PARTICIPANTS IN THE SOLICITATION
Stillwater, Sibanye and their respective directors and officers may be deemed participants in the solicitation of proxies of Stillwater’s shareholders in connection with the proposed transaction. Stillwater’s shareholders and other interested persons may obtain, without charge, more detailed information regarding the officers of Stillwater in Stillwater’s Annual Report on Form 10-K for the fiscal year ended December 31, 2015, which was filed with the SEC on February 22, 2016, and regarding the directors of Stillwater in Stillwater’s proxy statement filed with the SEC on March 23, 2016, for its 2016 Annual Meeting of Shareholders. Additional information regarding the interests of participants in the solicitation of proxies in connection with the proposed transaction will be included in the proxy statement that Stillwater intends to file with the SEC.
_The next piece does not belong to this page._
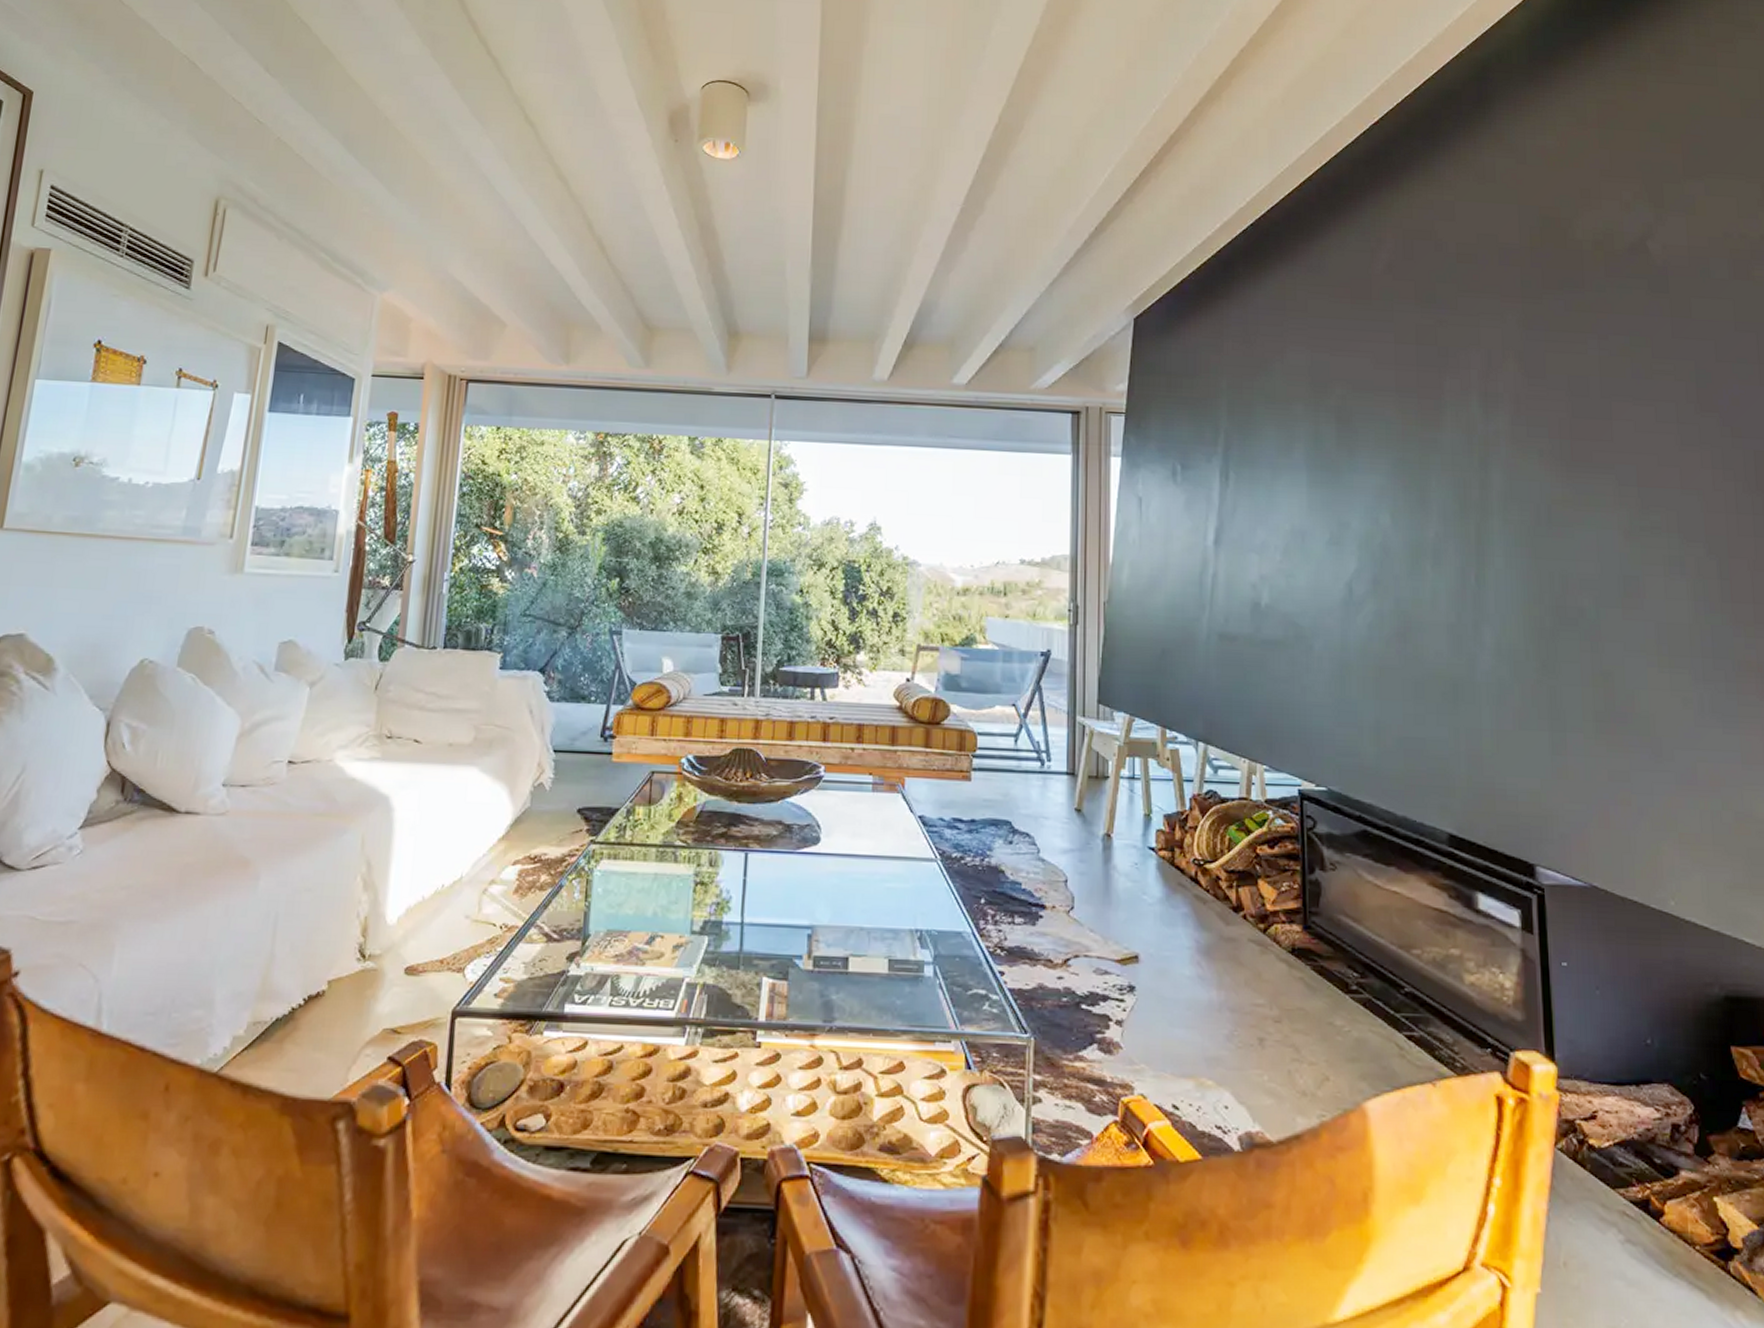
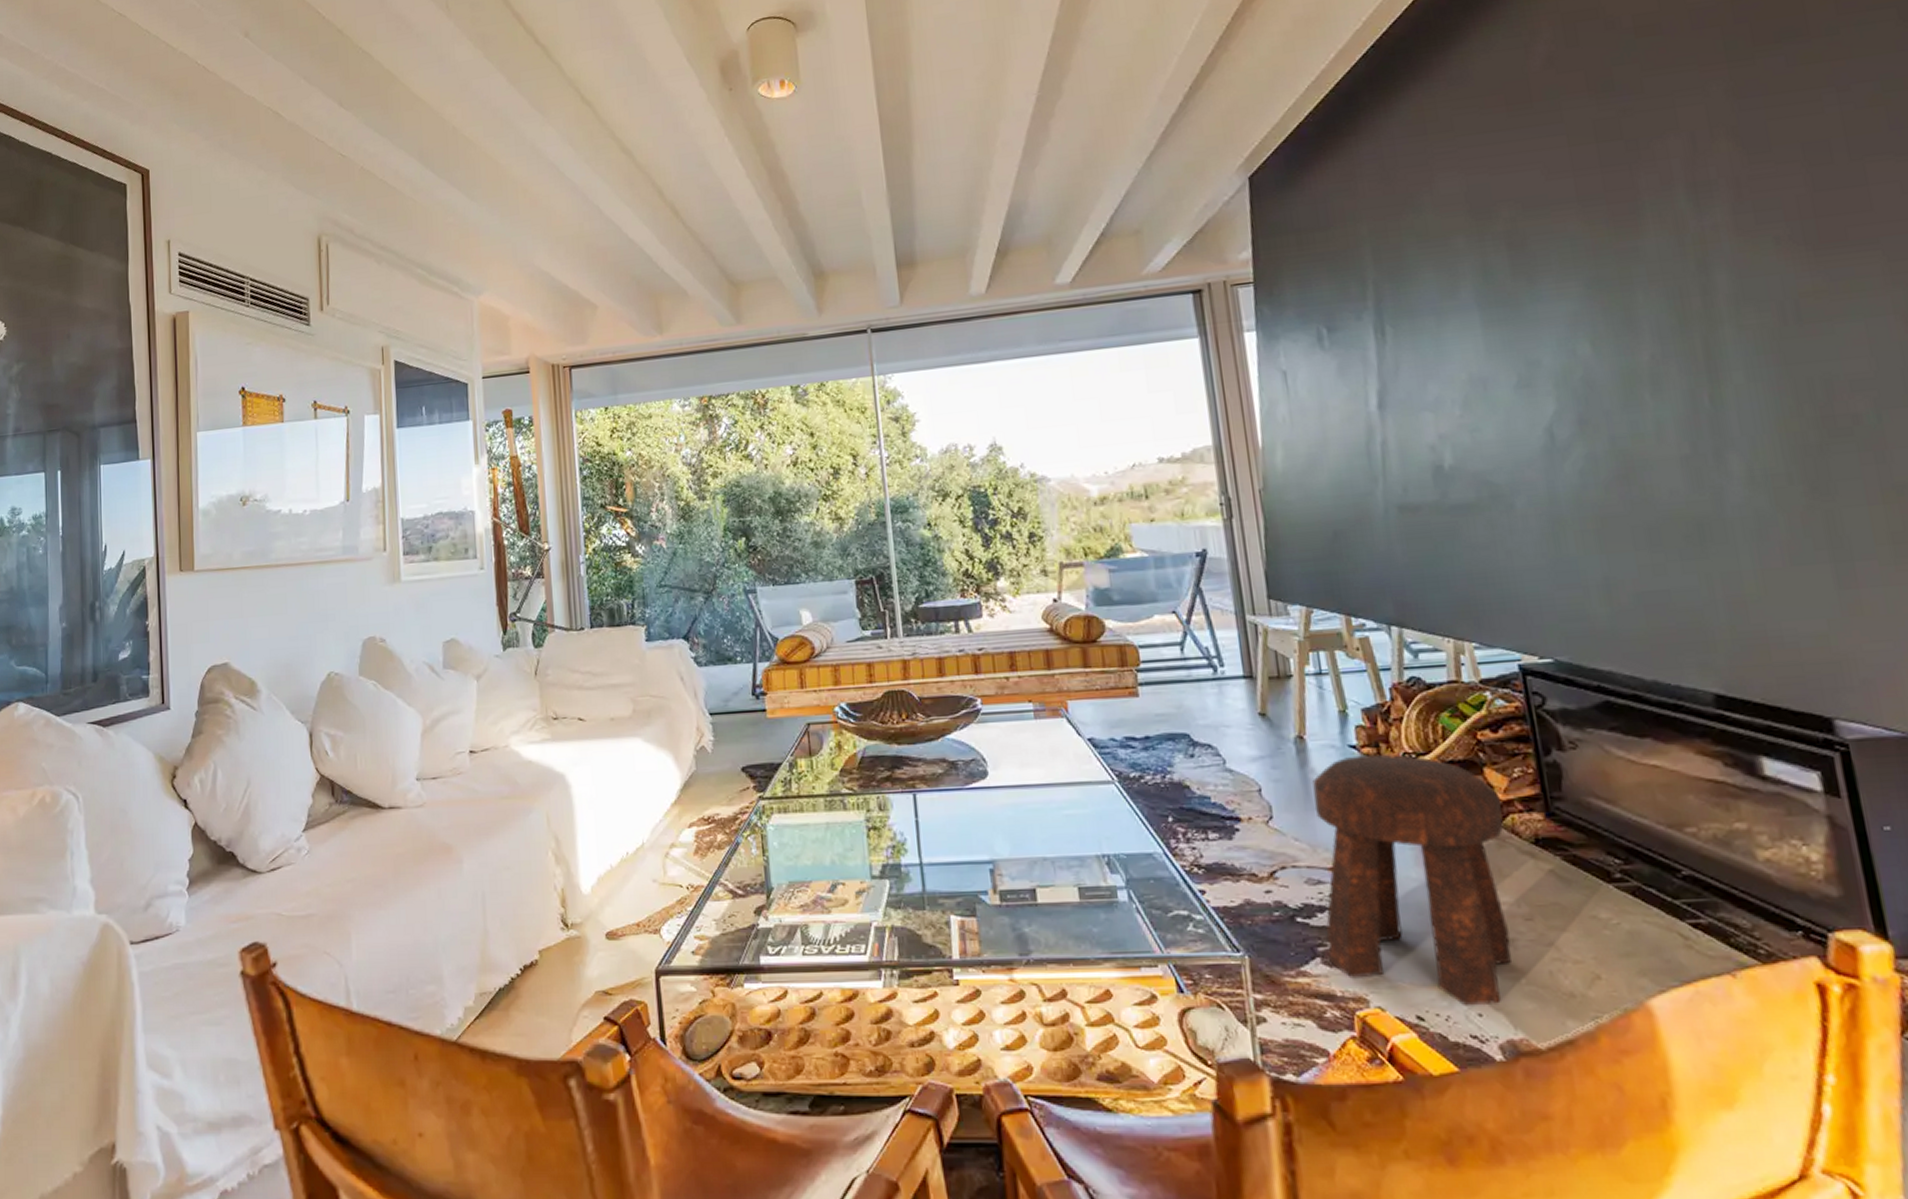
stool: none [1103,857,1269,1099] -> present [1312,754,1512,1007]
SAFE HARBOR FOR FORWARD-LOOKING STATEMENTS
This communication includes “forward-looking statements” within the meaning of the “safe harbor” provisions of the United States Private Securities Litigation Reform Act of 1995. Forward-looking statements may be identified by the use of words such as “target,” “will,” “forecast,” “expect,” “potential,” “intend,” “estimate,” “anticipate,” “can” and other similar expressions that predict or indicate future events or trends or that are not statements of historical matters. Statements related to expected timing of the transactions (including completion), pricing expectations, levels of output, supply and demand, information related to the Blitz Project and estimations or expectations of enterprise value, EBTIDA and net asset values, are forward-looking statements. The forward-looking statements contained in this filing involve a number of known and unknown risks, uncertainties and other factors, many of which are difficult to predict and generally beyond the control of Stillwater, that could cause Stillwater’s actual results and outcomes to be materially different from historical results or from any future results expressed or implied by such forward-looking statements. Such risks, uncertainties and other factors include, without limitation: Sibanye’s or Stillwater’s ability to complete the proposed transaction; the inability to complete the proposed transaction due to failure to obtain approval of the shareholders of Sibanye or Stillwater or other conditions in the Merger Agreement; and changes in the market price of gold, platinum group metals (“PGMs”) and/or uranium. These forward-looking statements speak only as of the date of this filing.
Stillwater does not undertake any obligation to update publicly or release any revisions to these forward-looking statements to reflect events or circumstances after the date of this filing or to reflect the occurrence of unanticipated events.